Ron Seely, reporter and editor
Ron Seely joined the Center as a part-time reporter, editor and student mentor in June 2013 after nearly 35 years as an award-winning reporter for the Wisconsin State Journal. For the past two decades, Seely covered science and environment for the State Journal. Seely is also a senior lecturer on the faculty of the Life Sciences Communication Department in UW-Madison’s College of Agriculture and Life Sciences, where he has taught science writing for 20 years. Seely has won numerous awards for his newspaper work. Most recently he was named a winner of the Society of Environmental Journalists’ national investigative reporting award for a series on Wisconsin’s failure to adequately regulate factory farms. The series was cited for a third place award behind projects by the New York Times and ProPublica. Seely was the 2010 recipient of the American Chemical Society’s national science writing award, the prestigious James T. Grady-James H. Stack Award. In 2008, he won the Inland Press Association Award for investigative reporting for the series on problems at the Madison Water Utility. And he is a three-time winner of the Wisconsin Press Association’s award for environmental reporting. He received a bachelor’s degree in journalism from Northern Illinois University.
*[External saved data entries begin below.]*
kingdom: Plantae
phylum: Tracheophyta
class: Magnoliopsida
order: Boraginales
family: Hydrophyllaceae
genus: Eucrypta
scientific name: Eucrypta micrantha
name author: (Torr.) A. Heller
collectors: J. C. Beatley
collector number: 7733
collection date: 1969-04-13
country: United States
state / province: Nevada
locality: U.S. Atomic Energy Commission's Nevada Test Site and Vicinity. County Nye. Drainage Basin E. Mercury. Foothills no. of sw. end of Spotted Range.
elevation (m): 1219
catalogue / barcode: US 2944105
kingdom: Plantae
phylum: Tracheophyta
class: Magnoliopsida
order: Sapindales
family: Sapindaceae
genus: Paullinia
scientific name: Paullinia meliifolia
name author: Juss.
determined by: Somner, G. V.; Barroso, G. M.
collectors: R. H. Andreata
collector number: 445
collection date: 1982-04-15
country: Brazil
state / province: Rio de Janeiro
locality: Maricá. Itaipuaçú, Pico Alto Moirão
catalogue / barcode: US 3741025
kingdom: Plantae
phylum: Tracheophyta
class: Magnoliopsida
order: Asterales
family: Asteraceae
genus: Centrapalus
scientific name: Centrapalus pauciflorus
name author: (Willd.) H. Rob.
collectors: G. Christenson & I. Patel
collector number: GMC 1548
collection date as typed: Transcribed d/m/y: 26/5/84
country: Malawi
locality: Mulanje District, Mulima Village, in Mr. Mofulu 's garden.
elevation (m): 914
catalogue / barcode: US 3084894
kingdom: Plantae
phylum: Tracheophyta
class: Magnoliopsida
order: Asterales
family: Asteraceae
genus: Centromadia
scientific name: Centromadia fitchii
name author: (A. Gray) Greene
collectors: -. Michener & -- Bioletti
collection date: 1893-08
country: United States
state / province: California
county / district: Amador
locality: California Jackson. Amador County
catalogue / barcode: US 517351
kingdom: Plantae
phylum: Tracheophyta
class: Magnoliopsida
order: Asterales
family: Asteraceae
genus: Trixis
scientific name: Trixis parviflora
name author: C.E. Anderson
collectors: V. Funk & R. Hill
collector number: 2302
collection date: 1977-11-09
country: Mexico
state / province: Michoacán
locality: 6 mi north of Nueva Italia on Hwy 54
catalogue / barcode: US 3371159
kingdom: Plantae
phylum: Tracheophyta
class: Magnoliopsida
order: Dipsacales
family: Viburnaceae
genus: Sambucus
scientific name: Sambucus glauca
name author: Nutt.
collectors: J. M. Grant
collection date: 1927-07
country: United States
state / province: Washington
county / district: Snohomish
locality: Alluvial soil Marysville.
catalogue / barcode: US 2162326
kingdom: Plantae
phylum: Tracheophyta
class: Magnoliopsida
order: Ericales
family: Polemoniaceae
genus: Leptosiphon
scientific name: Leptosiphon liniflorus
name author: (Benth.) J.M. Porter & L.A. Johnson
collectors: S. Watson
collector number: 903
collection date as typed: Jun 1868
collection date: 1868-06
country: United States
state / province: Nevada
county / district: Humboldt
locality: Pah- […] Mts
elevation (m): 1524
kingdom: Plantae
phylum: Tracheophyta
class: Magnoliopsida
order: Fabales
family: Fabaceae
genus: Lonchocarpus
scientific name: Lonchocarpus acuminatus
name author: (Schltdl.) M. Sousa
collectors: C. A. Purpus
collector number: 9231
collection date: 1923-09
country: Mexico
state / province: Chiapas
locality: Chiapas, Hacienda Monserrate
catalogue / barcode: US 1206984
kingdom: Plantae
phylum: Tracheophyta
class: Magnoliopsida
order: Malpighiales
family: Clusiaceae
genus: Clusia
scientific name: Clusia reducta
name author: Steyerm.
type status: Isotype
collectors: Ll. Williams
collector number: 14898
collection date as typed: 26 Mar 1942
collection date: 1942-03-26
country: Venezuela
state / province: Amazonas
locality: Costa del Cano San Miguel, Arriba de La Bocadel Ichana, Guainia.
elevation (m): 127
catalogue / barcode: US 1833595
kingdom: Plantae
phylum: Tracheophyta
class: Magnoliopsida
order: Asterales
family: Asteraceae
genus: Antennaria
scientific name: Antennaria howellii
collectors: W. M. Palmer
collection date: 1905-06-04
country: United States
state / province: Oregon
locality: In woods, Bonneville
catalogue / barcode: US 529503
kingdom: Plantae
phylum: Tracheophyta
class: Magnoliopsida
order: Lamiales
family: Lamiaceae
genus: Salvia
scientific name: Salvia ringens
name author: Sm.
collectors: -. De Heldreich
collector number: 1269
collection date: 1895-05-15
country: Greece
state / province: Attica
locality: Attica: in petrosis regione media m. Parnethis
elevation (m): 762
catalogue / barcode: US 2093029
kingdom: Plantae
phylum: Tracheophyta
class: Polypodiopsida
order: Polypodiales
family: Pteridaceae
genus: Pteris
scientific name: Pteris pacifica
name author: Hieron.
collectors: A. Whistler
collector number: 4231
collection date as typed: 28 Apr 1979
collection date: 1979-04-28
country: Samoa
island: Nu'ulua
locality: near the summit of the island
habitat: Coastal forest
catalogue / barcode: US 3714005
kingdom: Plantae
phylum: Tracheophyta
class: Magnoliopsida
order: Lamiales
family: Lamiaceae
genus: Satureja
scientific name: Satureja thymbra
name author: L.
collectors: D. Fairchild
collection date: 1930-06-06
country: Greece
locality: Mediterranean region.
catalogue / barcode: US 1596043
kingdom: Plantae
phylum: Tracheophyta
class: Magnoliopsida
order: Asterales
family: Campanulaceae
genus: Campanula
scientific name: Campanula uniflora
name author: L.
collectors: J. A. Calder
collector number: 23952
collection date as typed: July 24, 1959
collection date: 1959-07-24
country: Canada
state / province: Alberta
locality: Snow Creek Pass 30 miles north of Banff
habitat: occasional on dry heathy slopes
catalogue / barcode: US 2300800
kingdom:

Christa Westerberg, counsel
Westerberg is a shareholder at McGillivray Westerberg & Bender, LLC, in Madison, Wisconsin, where she practices environmental, civil rights, and open government law. Since 2008, Westerberg has served as the vice president of the Wisconsin Freedom of Information Council.
Madeleine Behr, reporter
Behr joined the Center in June 2014 as a summer reporting intern. Before joining the Center, the Chicago native worked as a research intern for the Center for Media and Democracy on its ALEC Exposed and SourceWatch projects, in addition to serving as state news editor for The Badger Herald, one of UW-Madison student newspapers. She will graduate in May 2015 with a bachelor’s degree in journalism and legal studies.
Taylor Chase, reporter
Chase joined the Center as an intern in the spring of 2014. Before working at the Center she interned with Madison’s ABC affiliate, WKOW, where she wrote, edited and produced broadcast news stories. Chase has also worked at WSUM Madison Student Radio co-hosting a music/talk show weekly, and spent a short amount of time interning at Wisconsin’s Capitol under various legislators. She will be graduating from UW-Madison in May of 2015 with bachelor’s degrees in journalism and political science.
Sean Kirkby, reporter
Kirkby joined the Center as an intern in summer 2014, after completing his bachelor’s degree in journalism, English and history at UW-Madison. Previously, he reported and edited for The Badger Herald, one of UW-Madison’s student newspapers, and worked for the university’s writing center as a Writing Fellow, helping students revise their course papers. His work has appeared in Wisconsin Health News, a news service focusing on health care policy in the state; on the university’s home page; and in Madison Commons, a hyperlocal blog supported by UW-Madison’s journalism school.